A decadent German Chocolate Cake Recipe, made with an extra moist and fudgy chocolate cake, a rich caramel/coconut frosting, and iced with a sweet and simple chocolate frosting. Be sure to check out the how-to VIDEO below the recipe!
Preheat oven to 350F (175C) and prepare two 9" round cake pans by lightly greasing and flouring I also recommend lining the bottom of each pan with a round of parchment paper. Set aside.
Combine flour, sugars, cocoa powder, instant coffee, baking soda, and salt in a large bowl (or in the bowl of a stand mixer) and use an electric mixer to stir until well-combined.
Add oil and melted butter and stir well (mixture will be very thick), then stir in eggs, egg yolk, and vanilla extract.
Gradually add buttermilk, stirring until completely combined.
Slowly add hot water (be careful not to splash yourself!), stirring until ingredients are well-combined. Pause occasionally to scrape down the sides and bottom of the bowl with a spatula to ensure all ingredients are thoroughly combined.
Evenly divide batter into prepared pans. Transfer to oven and bake on 350F (175C) for 25-30 minutes and a toothpick inserted in the center comes out clean or with a few moist crumbs. Allow cakes to cool for 15 minutes before inverting onto cooling rack to cool completely before filling and frosting.
Coconut Caramel Filling
Once your cake is in the oven, begin preparing your coconut/caramel German Chocolate Cake Filling. In a medium-sized saucepan, combine egg yolks and evaporated milk and whisk until eggs are lightly beaten.

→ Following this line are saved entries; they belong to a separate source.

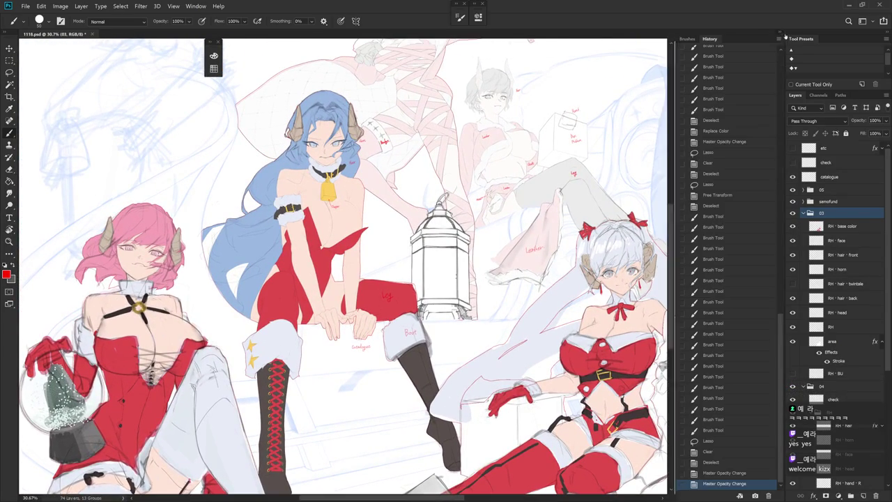
{"action": "left_click_drag", "start_coordinate": [524, 295], "coordinate": [552, 265]}
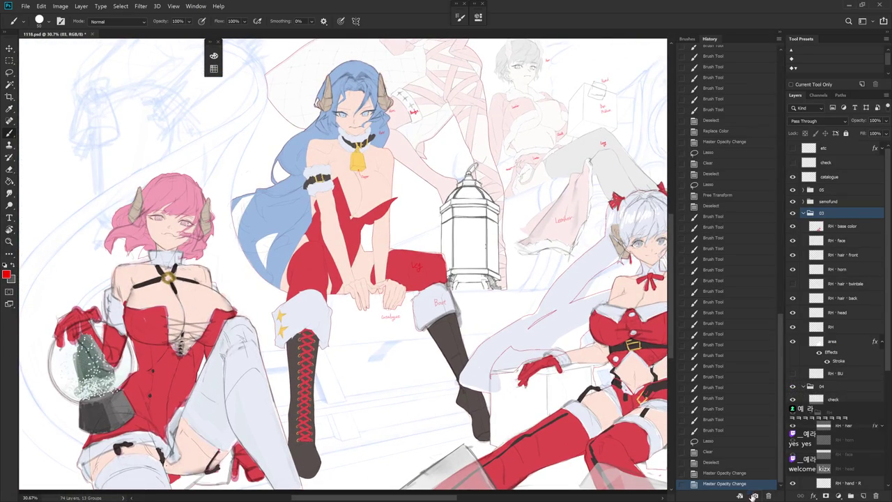
{"action": "left_click", "coordinate": [781, 34]}
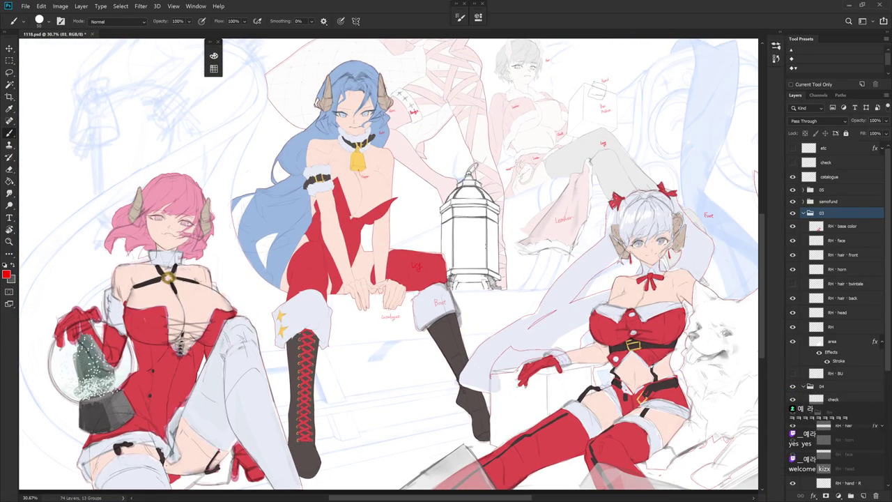
{"action": "left_click_drag", "start_coordinate": [563, 204], "coordinate": [594, 220]}
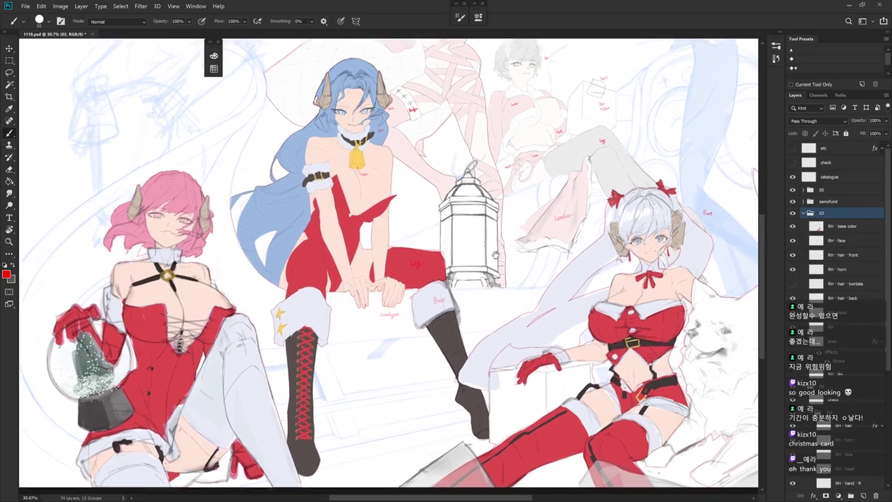
Step: Collapse group 03 and toggle the white-haired girl off and on, leaving her hidden
{"action": "left_click_drag", "start_coordinate": [435, 295], "coordinate": [407, 249]}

Add butter, sugars, and salt and place saucepan over medium/low heat (keep heat low so you do not cook your eggs!). Stir constantly until mixture is a light golden brown and thickened (about 10 minutes). Remove from heat and stir in vanilla extract, chopped pecans, and shredded coconut.
Allow to cool completely before spreading over cake.
In the bowl of a stand mixer OR in a large bowl using an electric mixer, beat butter until creamy. Gradually add powdered sugar and cocoa powder until completely combined. Stir in vanilla extract and milk.
Once your cake layers have cooled and your coconut/caramel filling is no longer warm to the touch, you can assemble your German Chocolate Cake!
Place one cake round on serving tray or cake platter. Use your chocolate frosting to spread or pipe a border around the edge of the cake. Fill the border with half of your coconut/caramel filling.
Top with second cake round. Frost top and sides of entire cake with remaining chocolate frosting.
Top off cake with remaining half of coconut/caramel frosting.
Slice, serve, and enjoy!
¹If you don’t have buttermilk on hand, please see my easy buttermilk substitute.²This makes enough to lightly but entirely cover the cake without much left over for decorations. Since this is such a rich cake, this amount of frosting will be sufficient for most people. However, if you intend to decorate, please increase the frosting recipe by 50%. ³I recommend evaporated milk because you will likely have some over from your coconut filling if you purchased a 12 oz can. However, regular milk will work just as well!
German Chocolate Cake will keep at room temperature (granted you are not in a particularly hot/humid climate) in an airtight container for up to three days. It may also be refrigerated (in an airtight container) for up to a week.German Chocolate Cake may be frozen, wrap well and freeze for up to several months.